Base & MetaPools

Plan v1 Pools

A plain pool is the simplest and earliest implementation of Curve, where all assets in the pool are ordinary ERC-20 tokens pegged to the same price.
One of the largest is TriPool, holding only the three biggest stable coins (USDC/USDT/DAI). It's a non-lending gas optimised pool similar to the sUSD one.
In plain pools, your risks are as follow:
  • Smart contract issues with Curve
  • Systemic issues with the stable coins in those pools
  • Systemic issues with Synthetix (for sUSD)
As you can see, risks are different which might make this pool a better choice for you depending on what your concerns in the cryptosphere are.

Lending Pools

A small number of v1 pools are lending pools, which means you earn interest from lending as well as trading fees.
The Compound pool is the first and oldest. The (c) you see above stands for cTokens which are Compound native tokens. This means your stable coins in the Compound pool would only be lent on the Compound protocol.
Another pool is yPool which are tokens for Yearn Finance, a yield aggregator. You might think that Compound doesn’t always have the best lending rates and you would be right and thus the yToken balances automatically rebalance your stable coin to the protocol(s) with the better rates (Compound, Aave and dYdX). It’s free and non-custodial (as is Curve) but it is also why the yPools are considered more risky as you use a series of protocols that could themselves have critical vulnerabilities.
Pools like AAVE and sAAVE also lend on AAVE v2. Lending pools are generally more expensive to interact with.
In those pools, your risks are as follow:
  • Smart contract issues with lending protocols
  • Smart contract issues with Curve
  • Smart contract issues with iEarn
  • Systemic issues with the stable coins in those pools
Whilst it’s important to not underplay risks associated with providing liquidity on Curve or DeFi in general, it’s worth noting that all the protocols mentioned above have existed for several months (or more for Compound or iEarn) meaning they have been extensively time tested and exploit attempts have been numerous.

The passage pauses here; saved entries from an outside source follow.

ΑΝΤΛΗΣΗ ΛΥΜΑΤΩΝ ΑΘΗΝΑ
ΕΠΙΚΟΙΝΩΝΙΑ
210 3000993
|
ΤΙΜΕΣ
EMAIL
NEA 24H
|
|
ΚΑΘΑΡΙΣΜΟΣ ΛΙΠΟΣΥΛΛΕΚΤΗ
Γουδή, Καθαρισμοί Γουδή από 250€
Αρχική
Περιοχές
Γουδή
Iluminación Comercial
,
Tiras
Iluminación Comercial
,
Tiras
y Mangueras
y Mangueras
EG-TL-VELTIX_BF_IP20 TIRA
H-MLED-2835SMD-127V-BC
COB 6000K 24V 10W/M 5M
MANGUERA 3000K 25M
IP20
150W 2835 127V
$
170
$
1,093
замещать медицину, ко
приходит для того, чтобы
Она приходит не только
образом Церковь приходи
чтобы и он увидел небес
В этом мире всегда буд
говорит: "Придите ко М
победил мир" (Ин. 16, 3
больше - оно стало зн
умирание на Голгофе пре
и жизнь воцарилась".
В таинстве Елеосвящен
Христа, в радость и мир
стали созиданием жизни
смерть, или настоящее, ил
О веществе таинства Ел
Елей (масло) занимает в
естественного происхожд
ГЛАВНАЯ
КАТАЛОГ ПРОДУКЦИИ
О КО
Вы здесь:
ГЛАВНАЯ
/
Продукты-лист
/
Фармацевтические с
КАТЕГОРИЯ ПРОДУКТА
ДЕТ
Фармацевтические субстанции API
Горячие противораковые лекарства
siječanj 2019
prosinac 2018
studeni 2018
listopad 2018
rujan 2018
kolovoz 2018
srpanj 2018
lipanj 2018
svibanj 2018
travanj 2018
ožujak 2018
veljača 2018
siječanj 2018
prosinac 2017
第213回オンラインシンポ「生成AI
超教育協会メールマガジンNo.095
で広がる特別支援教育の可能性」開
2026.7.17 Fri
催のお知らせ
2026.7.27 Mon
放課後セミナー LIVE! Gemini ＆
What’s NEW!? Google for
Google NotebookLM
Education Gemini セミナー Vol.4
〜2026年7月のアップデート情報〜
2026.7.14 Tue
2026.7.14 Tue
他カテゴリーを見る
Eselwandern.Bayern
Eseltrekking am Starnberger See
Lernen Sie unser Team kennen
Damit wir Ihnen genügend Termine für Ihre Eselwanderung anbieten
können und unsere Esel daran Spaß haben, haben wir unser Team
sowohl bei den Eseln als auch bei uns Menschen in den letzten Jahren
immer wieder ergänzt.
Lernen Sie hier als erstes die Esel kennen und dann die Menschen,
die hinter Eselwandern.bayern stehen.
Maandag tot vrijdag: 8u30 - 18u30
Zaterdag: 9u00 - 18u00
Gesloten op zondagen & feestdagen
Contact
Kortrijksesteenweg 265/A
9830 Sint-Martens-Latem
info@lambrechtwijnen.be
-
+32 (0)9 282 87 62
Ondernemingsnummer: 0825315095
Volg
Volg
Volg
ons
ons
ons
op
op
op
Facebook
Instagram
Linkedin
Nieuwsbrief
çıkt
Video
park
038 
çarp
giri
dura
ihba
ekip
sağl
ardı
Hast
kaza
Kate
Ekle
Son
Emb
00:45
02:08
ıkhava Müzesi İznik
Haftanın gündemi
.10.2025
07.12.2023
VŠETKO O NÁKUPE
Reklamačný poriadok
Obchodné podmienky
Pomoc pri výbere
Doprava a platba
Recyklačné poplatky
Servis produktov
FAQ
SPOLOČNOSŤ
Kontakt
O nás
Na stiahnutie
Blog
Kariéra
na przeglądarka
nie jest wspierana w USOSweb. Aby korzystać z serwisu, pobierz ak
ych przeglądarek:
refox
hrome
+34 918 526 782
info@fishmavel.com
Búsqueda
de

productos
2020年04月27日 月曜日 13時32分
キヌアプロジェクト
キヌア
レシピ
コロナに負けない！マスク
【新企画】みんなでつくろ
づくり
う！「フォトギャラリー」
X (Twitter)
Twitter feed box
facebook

Metapools allow for one token to seemingly trade with another underlying base pool. This means we could create, for example, the Gemini USD metapool: [GUSD, [3Pool]].
In this example users could seamlessly trade GUSD between the three coins in the 3Pool (DAI/USDC/USDT). This is helpful in multiple ways:
  • Prevents diluting existing pools
  • Allows Curve to list less liquid assets
  • More volume and more trading fees for the DAO
The Metapool in question would take GUSD and 3Pool LP tokens. This means that liquidity providers of the 3Pool who do not provide liquidity in the GUSD Metapool are shielded from systemic risks from the Metapool.
Metapools in the UI will have a deposit wrapped option to deposit the 3pool token.